Courtney's first thought was that it didn't look like the kind of accident people could survive. She glanced over at Jeremy, and he looked as stunned as she felt.
"Fuck," he said, the word coming out in a breathy exhalation. She noticed he was still holding his side. "It's worse than I remembered."
Without saying another word, they began moving toward the car as quickly as they could. Courtney pushed branches out of her way as she stumbled forward, getting covered in even more snow. The snow infiltrated her sweater and her jeans, yet she barely registered the sensation.
She reached the SUV first, a moment before Jeremy. "Reyna!" she called out. And then, her memory returning in a final burst, "Harris! Melanie!" Courtney remembered now there had been five of them in all. She, Reyna, Jeremy, and then Harris and Melanie: two friends of Jeremy's from his church youth group who happened to be a couple. They'd come along on the ski trip too. She didn't know them that well, but they'd all had a good time together, skiing and partying in Pagosa Springs.
I just can't believe things ended up this way, Courtney thought.
Jeremy moved behind Courtney and went past her, starting to yell out names too. At first, there was no response from inside the SUV. Courtney was trying to think about where everyone had been sitting. She knew Jeremy had been driving -- it was his parents' Ford Explorer -- and she'd been sitting next to him up front. But Reyna had been in the backseat with Harris and Melanie.
Courtney tugged on the doors and tried to get inside, but couldn't. The car had been reconfigured by the accident, all the doors and windows jumbled into one another, like it had been through a trash compactor. Automatically, Courtney kept calling the names of her friends over and over. Jeremy was doing the same, a distant echo now at the far side of the vehicle.
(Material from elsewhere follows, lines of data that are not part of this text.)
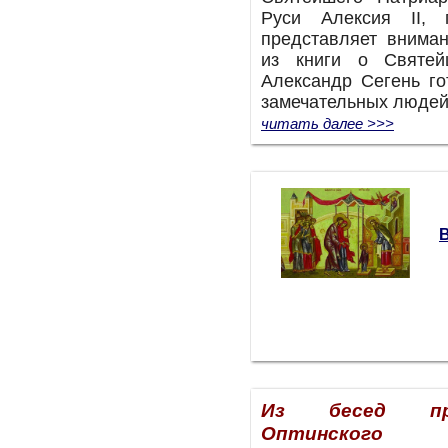
Руси Алексия II, 
представляет внима
из книги о Святей
Александр Сегень го
замечательных людей»
читать далее >>>
Из бесед пр
Оптинского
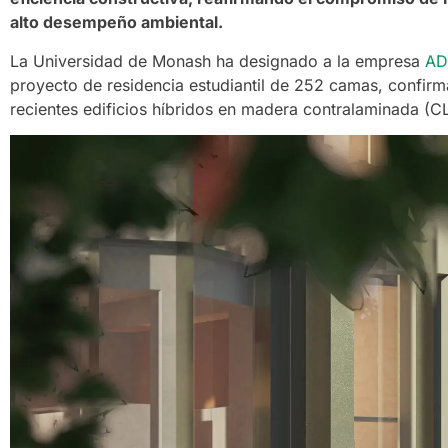
alto desempeño ambiental.
La Universidad de Monash ha designado a la empresa
AD
proyecto de residencia estudiantil de 252 camas, confirm
recientes edificios híbridos en madera contralaminada (CL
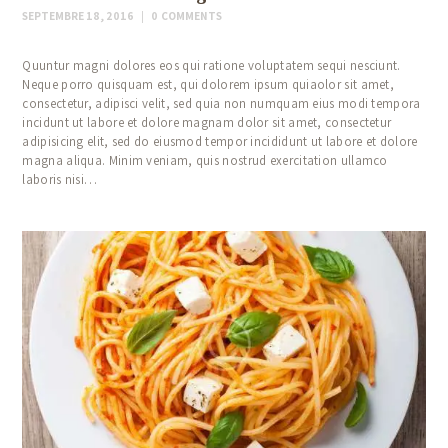
SEPTEMBRE 18, 2016
0
COMMENTS
Quuntur magni dolores eos qui ratione voluptatem sequi nesciunt.
Neque porro quisquam est, qui dolorem ipsum quiaolor sit amet,
consectetur, adipisci velit, sed quia non numquam eius modi tempora
incidunt ut labore et dolore magnam dolor sit amet, consectetur
adipisicing elit, sed do eiusmod tempor incididunt ut labore et dolore
magna aliqua. Minim veniam, quis nostrud exercitation ullamco
laboris nisi…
Courtney was almost startled to hear a voice suddenly answer from inside the SUV. "Court?" she heard it say weakly. "Is that you?" The voice belonged to Reyna.
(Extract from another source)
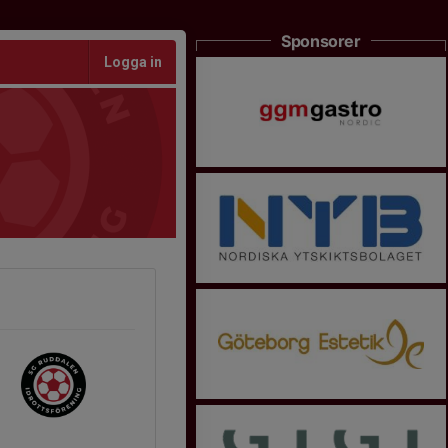
Sponsorer
Logga in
"It's me!" Courtney said, the words tumbling out in relief. Even if Reyna was injured, at least she was still alive, and that was what mattered most. "You're going to be okay. We'll get you out. Are you hurt?"
"I can't tell," Reyna's voice came back. "But I think I'm trapped in here."
"Reyna, don't move," Jeremy said from the other side of the car. "I'm going to pry open the door."
"Do it fast. It's kind of hard to breathe."
Courtney still couldn't see Reyna even though she was looking through one of the broken passenger windows. The interior of the SUV was just too dark. She heard Jeremy grappling unsuccessfully with the door.
"Harris and Mel are in here with me," Reyna managed to add. "They're knocked out, but they're breathing."
Courtney supposed she should be relieved everyone was still alive, against the odds, but she was scared. They were in the middle of nowhere, off some rural road cutting through the countryside from Pagosa Springs up to Denver. It was a thin, winding road between two mountains, a shortcut that Jeremy had seen on the map and insisted they take for some reason. They'd been lost before they crashed, she now remembered that much. Harris and Jeremy had been arguing over which road would get them home fastest.
Jeremy came over to Courtney, gripping trees for balance. His face was very pale. "I can't get the door open."
Although Courtney was in pain, especially from her throbbing head, she forced herself to ignore it. She knew they had to get Reyna and the others out of the SUV, that their friends were depending on her and Jeremy to rescue them. She looked at Jeremy, his hand still clutching his side. Neither of them were in good shape, but Reyna, Harris, and Melanie probably had it worse. She swallowed back fear, trying to think of the right thing to do as she stared at the SUV.
"Listen," she said finally. "I have a plan."